Requirement:
Locate every line in the records below that contains the string "What", and copy each of those lines.

Input material:
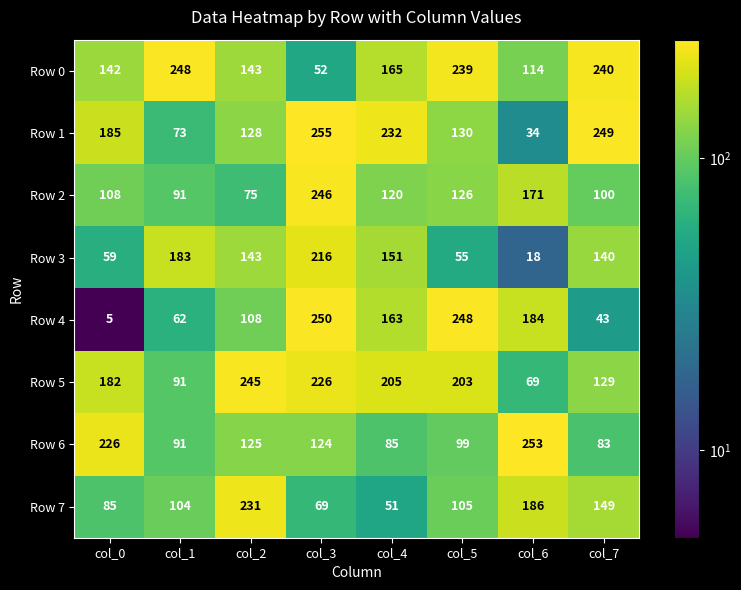

What is the maximum value for Row 4?

250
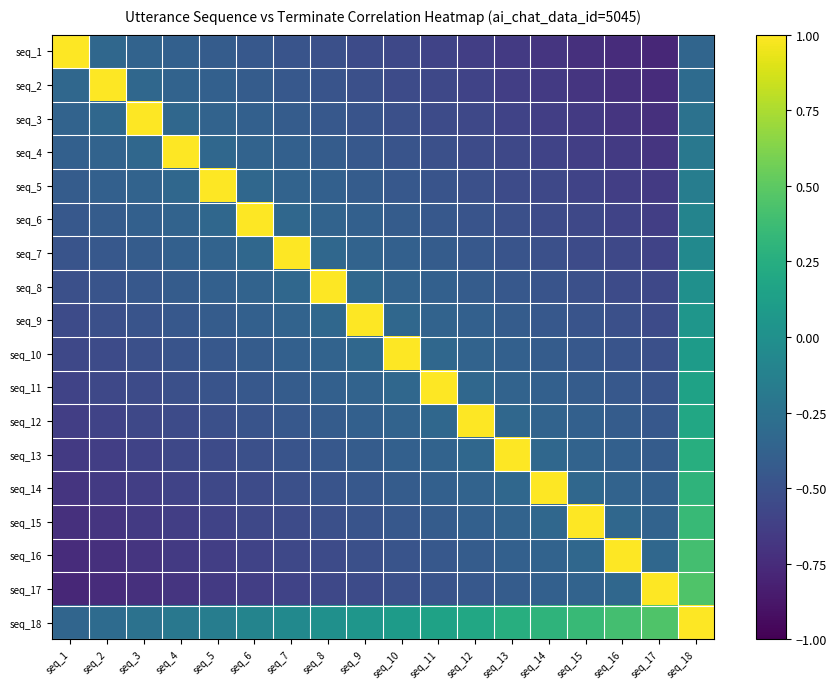

What is the minimum value shown in the chart?

-0.8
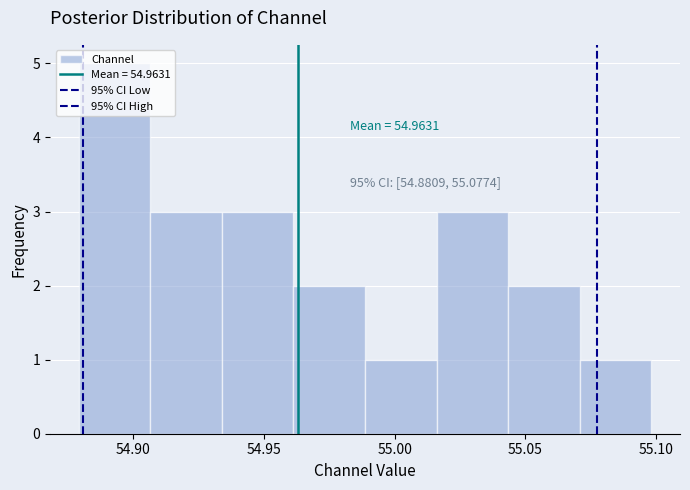

Which range on the x-axis has the tallest bar?

54.880 to 54.905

Answer to this problem:
What is the maximum value for Row 4?
What is the minimum value shown in the chart?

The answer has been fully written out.